Späte Liebe zum Buch

Salzburger Nachrichten 10. November 2012 | Text: Anton Thuswaldner | Foto: SN/ Wolfgang Lienbacher

Was bringt Menschen dazu zu lesen? Warum beschäftigen sie sich mit Romanen, Gedichten, Erzählungen und Sachbüchern? Hubert von Goisern erzählt, wie er zum Leser geworden ist und stellt seine Lektüre-Favoriten vor.

Hubert von GoisernHubert von Goisern hat spät zum Buch gefunden. Die klassische These, wer nicht schon als Jugendlicher zum Buch gefunden habe, sei für die Literatur verloren, trifft auf ihn nicht zu. "Die Leselust hat man mir in der Schule nicht vermittelt, und auch nicht im Elternhaus, dort ist nicht viel gelesen worden. Ich habe eigentlich erst mit 27 richtig zu lesen begonnen. Meine damalige Liebe meines Lebens hat viel gelesen, und ich wollte wissen, was das ist, das sie so fasziniert an Büchern. Nachdem sie aus meinem Leben verschwunden ist, lagen ein paar Bücher von ihr noch herum, die habe ich dann gelesen. Das war etwas Einschneidendes."

Seine ersten Leseerfahrungen machte er in englischer Sprache, weil er sich zu dieser Zeit in Kanada aufhielt und Englisch besser beherrschte als Deutsch. Er war umgeben von Leuten, die seinen Wortschatz prägten und erweiterten.

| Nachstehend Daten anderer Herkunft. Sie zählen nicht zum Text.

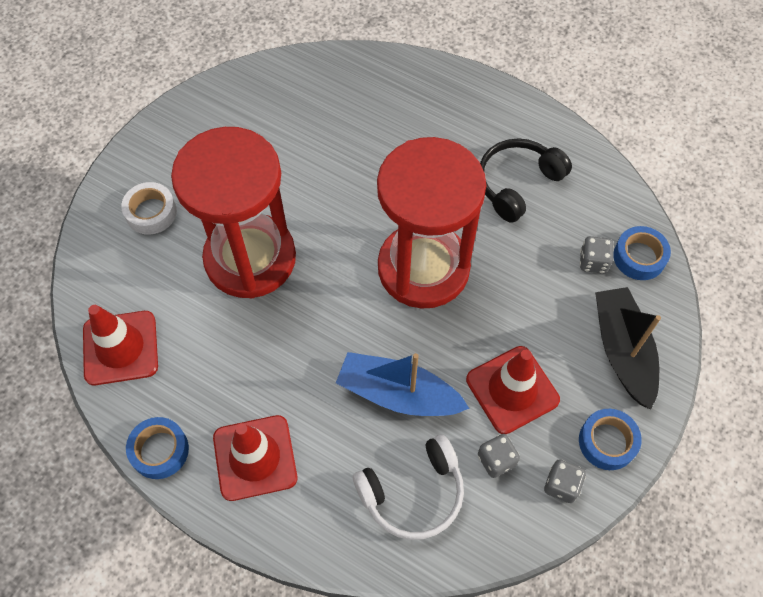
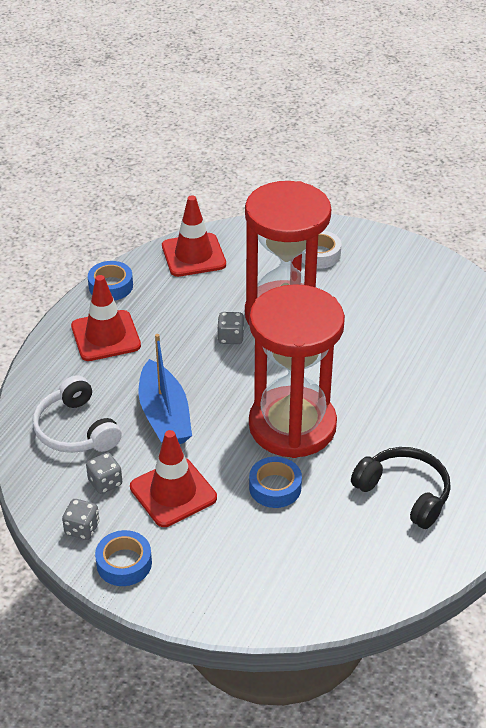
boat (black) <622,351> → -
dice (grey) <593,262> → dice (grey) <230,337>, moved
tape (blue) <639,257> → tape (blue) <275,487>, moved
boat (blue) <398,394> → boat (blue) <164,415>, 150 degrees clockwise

Nach seiner Rückkehr nach Österreich musste er sein Deutsch an den allgemeinen Sprachgebrauch erst angleichen. "Mein erstes Buch, bei dem es richtig 'päng' gemacht hat, war John Fowles, Der Magus, dann kam Der Herr der Fliegen von William Golding. Ich habe sogar begonnen, Hesse auf Englisch zu lesen."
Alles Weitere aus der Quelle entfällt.